6. Apparatus as claimed in claim 1 in which the second conveyor means are operable to transport the sheet from the inspection table to a selected loading station, and in which loading means are associated with at least one of the loading stations, which loading means are operable to pass the sheet from the second conveyor means to the stacking arrangement.

7. Apparatus as claimed in claim 1 in which the plane is defined by an abutment or abutments, for example, the radially outer edges of a set of wheels or rollers having axis normal to the surface of the table.

8. Apparatus as claimed in Claim 1 in which the second conveyor means are at least partially constituted by seperable conveyor modules, each module corresponding to a loading station.
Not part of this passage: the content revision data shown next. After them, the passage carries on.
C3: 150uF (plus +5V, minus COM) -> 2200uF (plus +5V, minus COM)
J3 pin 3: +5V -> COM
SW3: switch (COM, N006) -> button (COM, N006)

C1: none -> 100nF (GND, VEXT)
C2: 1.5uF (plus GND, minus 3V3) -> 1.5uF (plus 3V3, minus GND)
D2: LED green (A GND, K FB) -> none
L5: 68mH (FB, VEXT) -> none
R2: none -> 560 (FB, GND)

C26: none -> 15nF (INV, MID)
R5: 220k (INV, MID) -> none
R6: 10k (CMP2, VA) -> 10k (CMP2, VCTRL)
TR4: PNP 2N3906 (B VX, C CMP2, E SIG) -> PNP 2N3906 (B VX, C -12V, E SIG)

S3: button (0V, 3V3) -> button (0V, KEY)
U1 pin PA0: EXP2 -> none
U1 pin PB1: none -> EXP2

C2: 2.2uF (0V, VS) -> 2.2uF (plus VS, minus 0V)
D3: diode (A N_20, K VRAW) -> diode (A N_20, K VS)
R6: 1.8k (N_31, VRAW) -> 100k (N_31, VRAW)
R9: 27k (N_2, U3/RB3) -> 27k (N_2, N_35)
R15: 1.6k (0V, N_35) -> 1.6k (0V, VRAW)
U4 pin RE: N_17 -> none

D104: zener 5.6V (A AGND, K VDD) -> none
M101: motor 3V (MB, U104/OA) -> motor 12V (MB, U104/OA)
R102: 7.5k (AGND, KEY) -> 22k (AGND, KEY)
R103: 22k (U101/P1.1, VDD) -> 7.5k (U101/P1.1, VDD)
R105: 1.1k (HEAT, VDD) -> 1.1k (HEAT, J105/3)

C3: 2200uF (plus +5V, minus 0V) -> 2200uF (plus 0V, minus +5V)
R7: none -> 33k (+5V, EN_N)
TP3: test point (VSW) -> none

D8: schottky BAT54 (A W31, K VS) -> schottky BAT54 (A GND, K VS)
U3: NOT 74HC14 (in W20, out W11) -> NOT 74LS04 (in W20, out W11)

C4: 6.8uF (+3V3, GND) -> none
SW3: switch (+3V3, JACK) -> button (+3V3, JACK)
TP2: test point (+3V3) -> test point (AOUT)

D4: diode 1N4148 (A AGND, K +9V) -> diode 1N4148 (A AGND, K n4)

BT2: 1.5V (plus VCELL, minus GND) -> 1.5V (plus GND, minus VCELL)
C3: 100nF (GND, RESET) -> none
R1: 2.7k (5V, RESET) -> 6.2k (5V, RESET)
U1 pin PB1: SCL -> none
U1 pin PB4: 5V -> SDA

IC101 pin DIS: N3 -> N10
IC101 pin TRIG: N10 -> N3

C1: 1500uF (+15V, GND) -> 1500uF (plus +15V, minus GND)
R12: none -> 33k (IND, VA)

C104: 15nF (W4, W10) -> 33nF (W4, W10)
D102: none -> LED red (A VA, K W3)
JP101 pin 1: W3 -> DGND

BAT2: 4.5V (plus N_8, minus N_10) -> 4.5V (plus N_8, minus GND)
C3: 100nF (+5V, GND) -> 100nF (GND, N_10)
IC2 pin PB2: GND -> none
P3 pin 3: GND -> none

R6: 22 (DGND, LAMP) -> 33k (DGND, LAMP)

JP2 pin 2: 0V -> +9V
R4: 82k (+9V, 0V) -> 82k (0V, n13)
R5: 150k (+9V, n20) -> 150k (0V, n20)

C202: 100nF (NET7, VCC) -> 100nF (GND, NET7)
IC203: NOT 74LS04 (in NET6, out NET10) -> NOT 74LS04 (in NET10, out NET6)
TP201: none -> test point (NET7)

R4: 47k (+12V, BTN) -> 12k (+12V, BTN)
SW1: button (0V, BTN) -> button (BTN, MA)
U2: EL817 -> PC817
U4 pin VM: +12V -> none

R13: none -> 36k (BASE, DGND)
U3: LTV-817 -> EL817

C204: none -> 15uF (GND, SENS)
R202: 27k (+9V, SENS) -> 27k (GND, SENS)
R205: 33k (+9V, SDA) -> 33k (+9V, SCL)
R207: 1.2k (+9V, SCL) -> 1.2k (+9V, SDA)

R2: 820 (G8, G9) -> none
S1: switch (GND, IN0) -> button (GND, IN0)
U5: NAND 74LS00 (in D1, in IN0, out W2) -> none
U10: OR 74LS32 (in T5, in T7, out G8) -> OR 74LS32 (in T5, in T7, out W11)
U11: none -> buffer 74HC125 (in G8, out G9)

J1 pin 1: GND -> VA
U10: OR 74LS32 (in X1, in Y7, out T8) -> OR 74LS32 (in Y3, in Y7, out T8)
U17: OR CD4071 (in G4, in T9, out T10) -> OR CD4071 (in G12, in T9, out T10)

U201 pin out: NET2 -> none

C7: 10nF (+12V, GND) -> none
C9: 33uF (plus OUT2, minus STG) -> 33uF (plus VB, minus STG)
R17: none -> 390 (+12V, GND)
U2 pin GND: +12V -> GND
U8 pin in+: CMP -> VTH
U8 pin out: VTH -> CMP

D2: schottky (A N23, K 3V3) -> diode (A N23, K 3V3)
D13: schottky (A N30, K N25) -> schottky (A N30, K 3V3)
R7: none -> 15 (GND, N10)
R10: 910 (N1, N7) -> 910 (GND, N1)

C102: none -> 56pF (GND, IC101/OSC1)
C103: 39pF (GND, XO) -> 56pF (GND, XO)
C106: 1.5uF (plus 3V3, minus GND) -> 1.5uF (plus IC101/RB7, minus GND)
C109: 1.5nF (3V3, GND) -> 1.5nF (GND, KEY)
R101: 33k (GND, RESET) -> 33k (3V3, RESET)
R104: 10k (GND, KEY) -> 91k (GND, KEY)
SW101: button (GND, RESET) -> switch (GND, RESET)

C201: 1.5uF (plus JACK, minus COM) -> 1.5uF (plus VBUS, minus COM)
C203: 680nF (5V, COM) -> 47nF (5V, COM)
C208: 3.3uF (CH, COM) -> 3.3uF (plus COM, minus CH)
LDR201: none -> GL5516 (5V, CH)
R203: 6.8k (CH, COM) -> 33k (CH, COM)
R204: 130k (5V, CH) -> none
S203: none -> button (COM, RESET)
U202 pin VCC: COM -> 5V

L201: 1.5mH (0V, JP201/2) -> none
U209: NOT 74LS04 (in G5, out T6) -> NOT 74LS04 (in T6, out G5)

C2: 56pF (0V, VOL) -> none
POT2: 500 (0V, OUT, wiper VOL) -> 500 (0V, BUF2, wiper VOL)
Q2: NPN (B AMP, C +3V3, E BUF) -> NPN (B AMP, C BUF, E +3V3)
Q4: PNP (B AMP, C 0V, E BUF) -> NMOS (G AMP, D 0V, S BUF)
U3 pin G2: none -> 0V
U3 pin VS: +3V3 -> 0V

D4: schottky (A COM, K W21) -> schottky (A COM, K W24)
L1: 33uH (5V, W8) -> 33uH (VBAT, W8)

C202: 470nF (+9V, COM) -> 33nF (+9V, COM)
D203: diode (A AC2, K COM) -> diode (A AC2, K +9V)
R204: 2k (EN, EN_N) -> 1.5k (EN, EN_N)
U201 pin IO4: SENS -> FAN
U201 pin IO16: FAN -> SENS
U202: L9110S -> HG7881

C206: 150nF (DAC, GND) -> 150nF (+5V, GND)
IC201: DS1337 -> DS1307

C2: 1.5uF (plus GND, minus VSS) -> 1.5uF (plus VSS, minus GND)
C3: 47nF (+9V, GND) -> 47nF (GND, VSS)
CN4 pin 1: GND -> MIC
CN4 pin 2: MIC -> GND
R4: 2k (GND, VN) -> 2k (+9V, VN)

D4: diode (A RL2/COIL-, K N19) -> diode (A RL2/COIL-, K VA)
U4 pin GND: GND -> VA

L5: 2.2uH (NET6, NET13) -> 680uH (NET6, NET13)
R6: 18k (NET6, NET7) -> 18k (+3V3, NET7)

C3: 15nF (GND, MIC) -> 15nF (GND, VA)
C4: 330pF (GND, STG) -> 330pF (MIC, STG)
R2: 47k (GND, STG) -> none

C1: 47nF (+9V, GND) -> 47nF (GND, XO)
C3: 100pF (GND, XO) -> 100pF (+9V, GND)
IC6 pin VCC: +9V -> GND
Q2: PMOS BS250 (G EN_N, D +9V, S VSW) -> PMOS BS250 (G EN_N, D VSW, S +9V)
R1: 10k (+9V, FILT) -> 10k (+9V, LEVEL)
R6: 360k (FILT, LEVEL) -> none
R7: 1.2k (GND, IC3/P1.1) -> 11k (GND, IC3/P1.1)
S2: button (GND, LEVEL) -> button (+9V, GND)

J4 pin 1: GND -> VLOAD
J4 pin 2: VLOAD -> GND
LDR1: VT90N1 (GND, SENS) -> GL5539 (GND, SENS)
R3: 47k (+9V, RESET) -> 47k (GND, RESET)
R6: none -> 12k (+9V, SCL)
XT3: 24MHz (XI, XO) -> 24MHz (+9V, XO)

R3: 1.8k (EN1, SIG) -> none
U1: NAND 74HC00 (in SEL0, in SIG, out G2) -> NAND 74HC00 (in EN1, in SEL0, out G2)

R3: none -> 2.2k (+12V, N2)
9. Apparatus as claimed in Claims 1 in which the first conveyor means are operable to move the sheet for monitoring generally laterally with respect to the direction of the path of the second conveyor means.

10. Apparatus as claimed in Claim 9 in which the first conveyor means are also operable to move the sheet away from the reference plane after monitoring.

11. Apparatus as claimed in Claim 8 in which the second conveyor means define at least two conveyor paths, the first conveyor means being operable to move the sheet into alignment with sides of either of the conveyor paths.

12. Apparatus as claimed in Claim 1 in which the stacking arrangement comprises a frame which is removably mounted on a turntable adjacent the loading station, the turntable being rotatable to swing the frame between a sheet accepting position and a frame removing position.

13. Apparatus as claimed in Claim 1 including programmable control means arranged to control the first conveyor means and the second conveyor means in accordance with the measured dimensions of the sheet.